■ The data
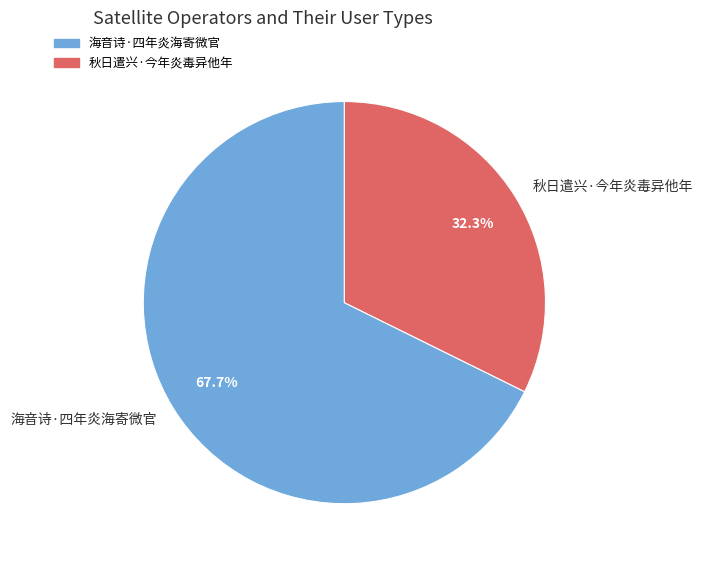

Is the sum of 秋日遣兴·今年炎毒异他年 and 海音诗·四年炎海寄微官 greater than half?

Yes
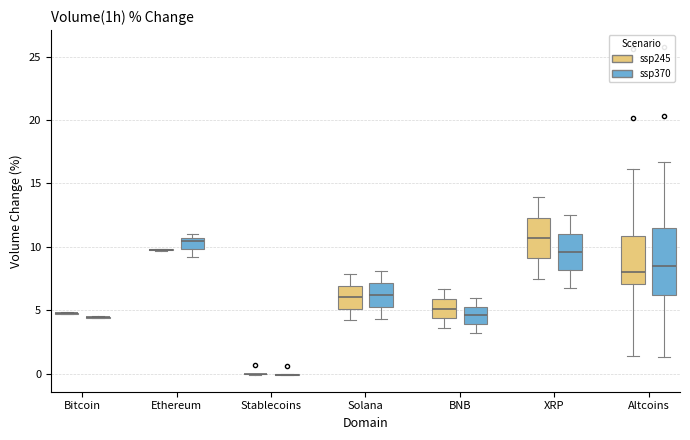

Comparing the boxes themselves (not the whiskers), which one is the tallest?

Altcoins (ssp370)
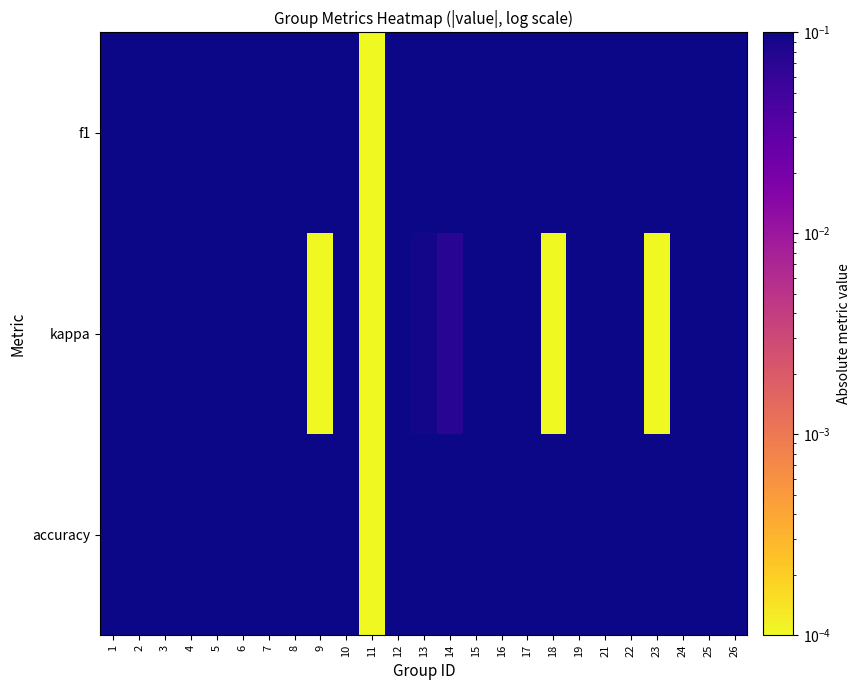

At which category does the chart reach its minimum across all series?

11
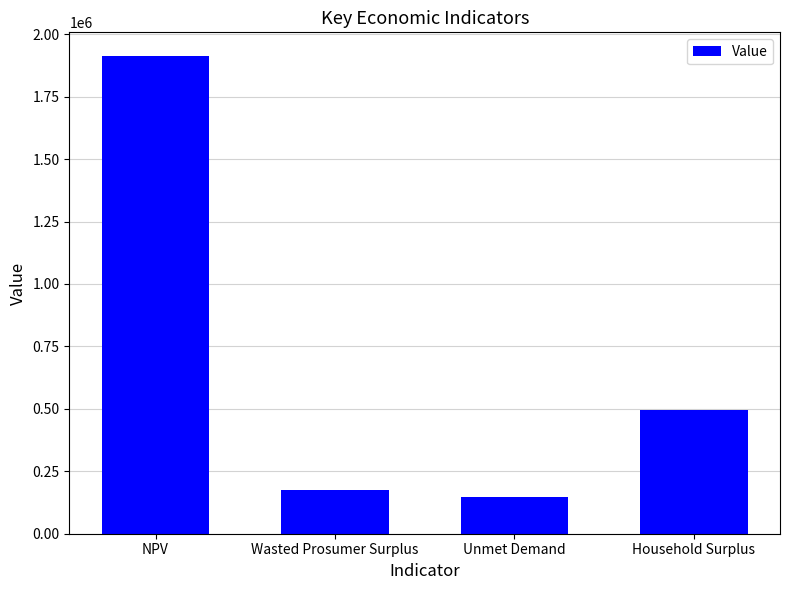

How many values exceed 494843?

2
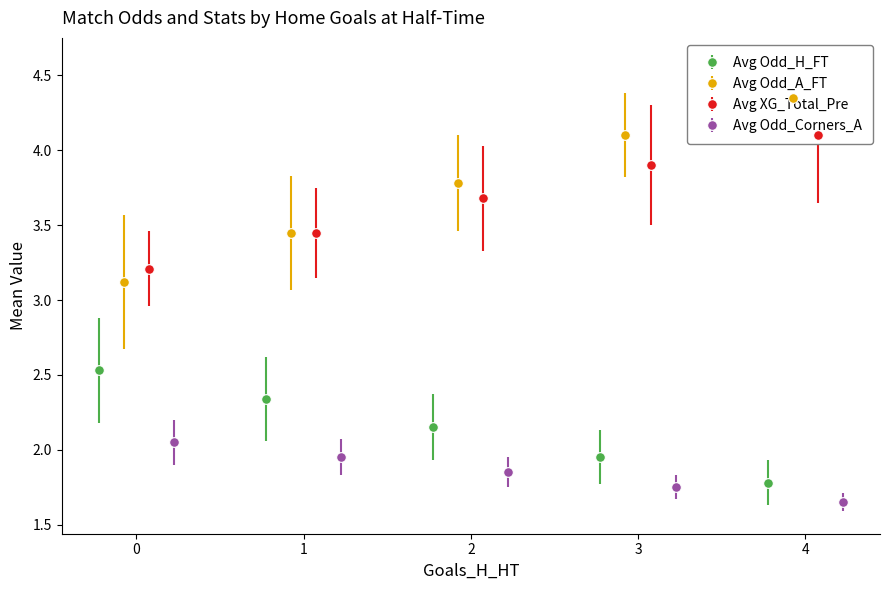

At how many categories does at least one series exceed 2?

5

--

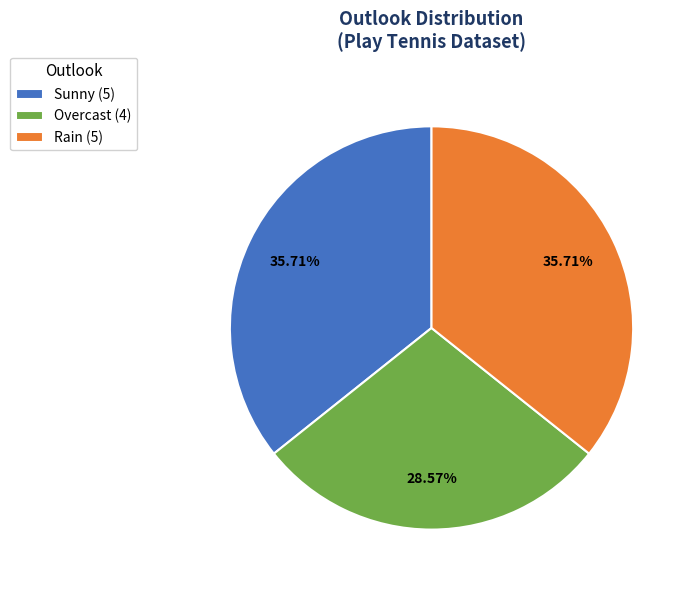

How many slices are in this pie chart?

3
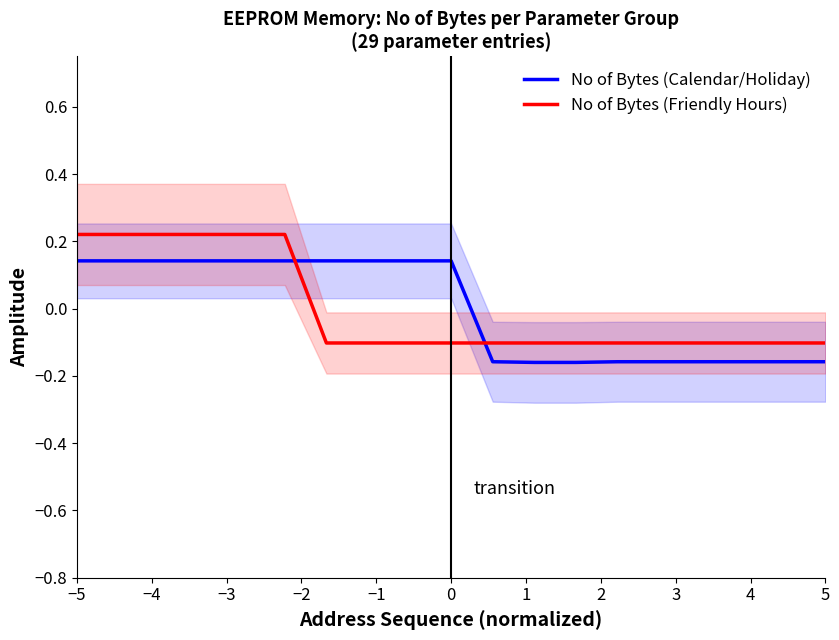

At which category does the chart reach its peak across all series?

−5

* * *

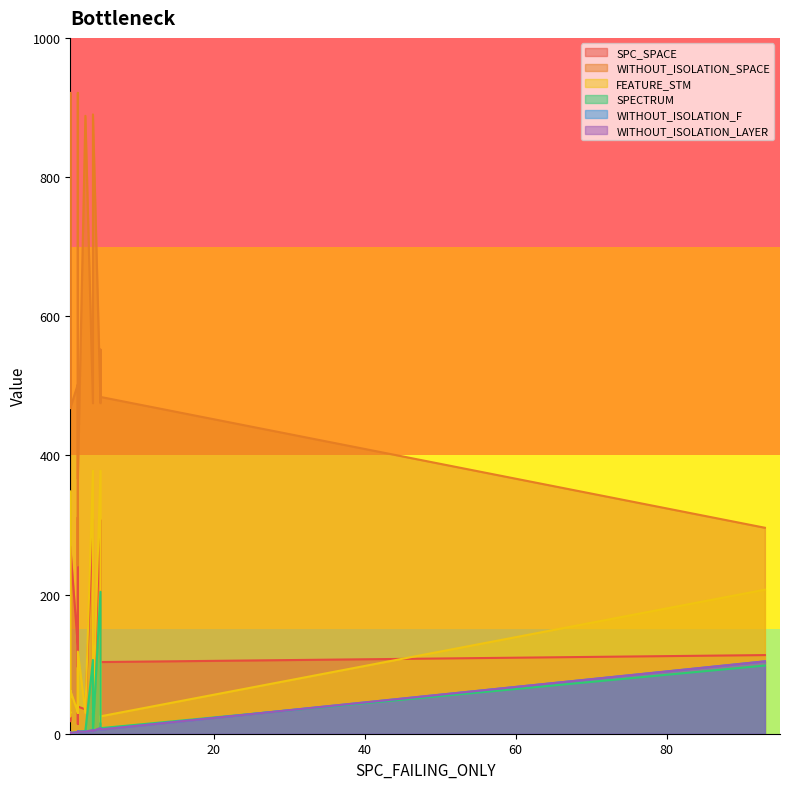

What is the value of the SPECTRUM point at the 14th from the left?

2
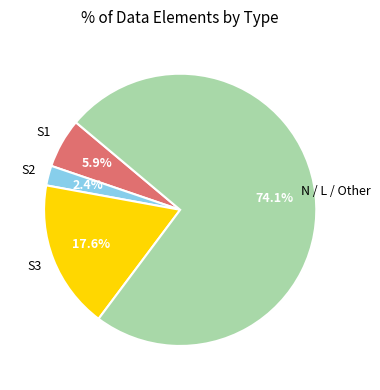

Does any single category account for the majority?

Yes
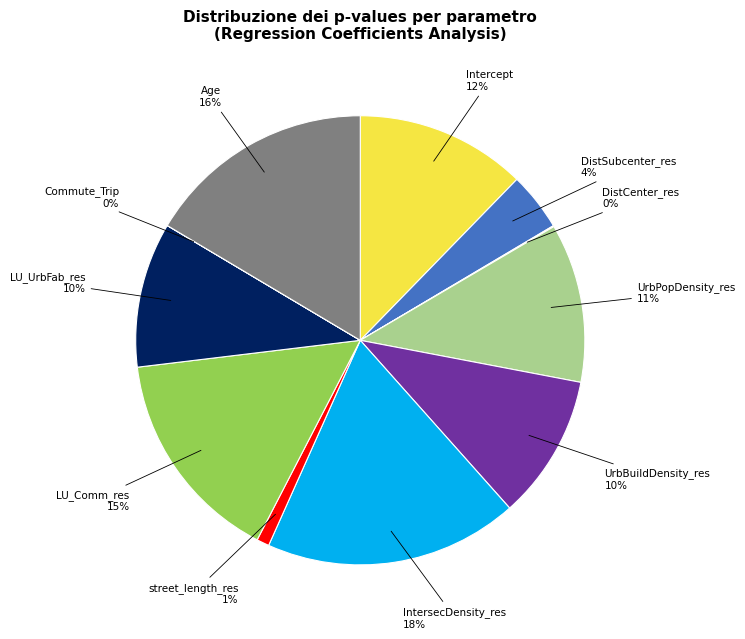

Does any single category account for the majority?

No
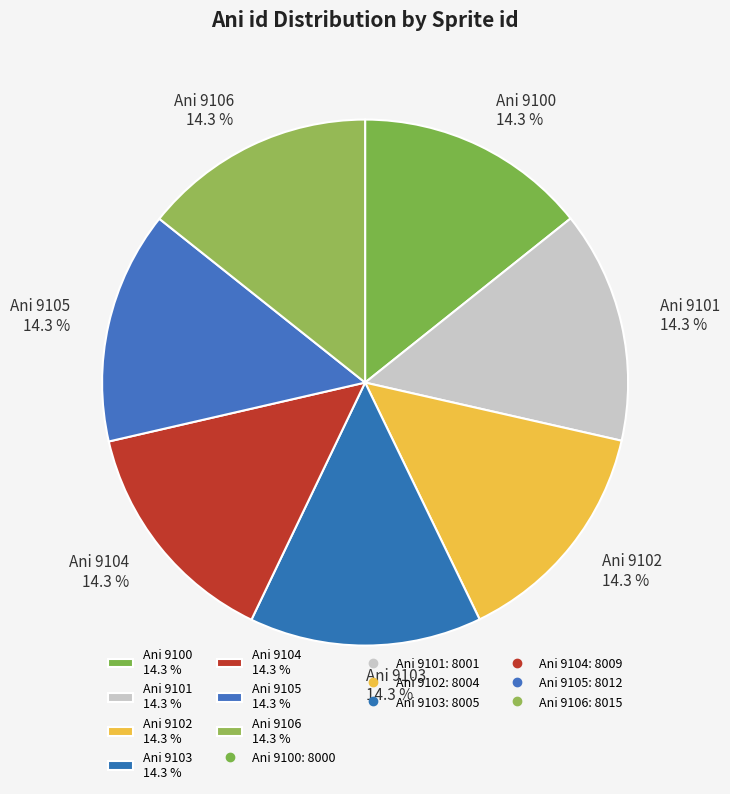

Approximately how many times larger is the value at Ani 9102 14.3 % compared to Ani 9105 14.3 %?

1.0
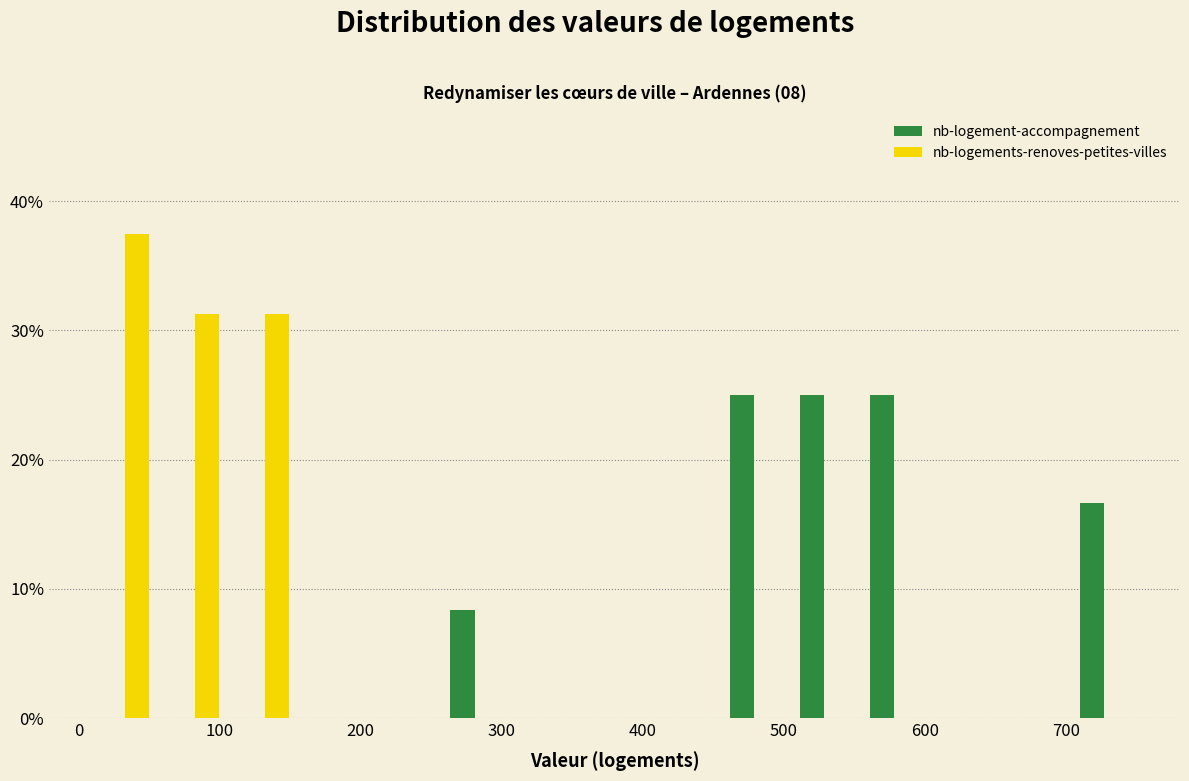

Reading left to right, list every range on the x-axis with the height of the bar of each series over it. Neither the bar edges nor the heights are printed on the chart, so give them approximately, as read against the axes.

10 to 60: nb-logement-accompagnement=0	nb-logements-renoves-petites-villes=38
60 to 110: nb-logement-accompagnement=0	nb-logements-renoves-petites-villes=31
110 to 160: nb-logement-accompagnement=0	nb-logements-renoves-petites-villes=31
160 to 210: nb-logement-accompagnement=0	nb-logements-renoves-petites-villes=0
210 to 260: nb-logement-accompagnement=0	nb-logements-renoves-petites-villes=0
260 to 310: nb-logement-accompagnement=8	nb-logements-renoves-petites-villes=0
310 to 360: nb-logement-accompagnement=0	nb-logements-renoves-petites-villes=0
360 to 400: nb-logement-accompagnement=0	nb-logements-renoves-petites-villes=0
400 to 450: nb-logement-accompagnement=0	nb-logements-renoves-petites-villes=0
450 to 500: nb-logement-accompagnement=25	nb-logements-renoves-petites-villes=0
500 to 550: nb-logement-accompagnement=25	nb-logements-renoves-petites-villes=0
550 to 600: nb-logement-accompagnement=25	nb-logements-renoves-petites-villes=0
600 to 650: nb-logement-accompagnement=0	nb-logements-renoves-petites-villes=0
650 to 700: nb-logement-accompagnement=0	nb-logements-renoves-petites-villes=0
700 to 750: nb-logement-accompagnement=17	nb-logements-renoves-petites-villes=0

■ Your assignment
Copy the listing lines from the one holding "Is the sum of" through the one holding "At how many", inclusive, swapping "exceed" for "surpass" and changing nothing else. Leave the pictures out of your answer.

■ Answer
Is the sum of 秋日遣兴·今年炎毒异他年 and 海音诗·四年炎海寄微官 greater than half?

Yes

Comparing the boxes themselves (not the whiskers), which one is the tallest?

Altcoins (ssp370)

At which category does the chart reach its minimum across all series?

11

How many values surpass 494843?

2

At how many categories does at least one series surpass 2?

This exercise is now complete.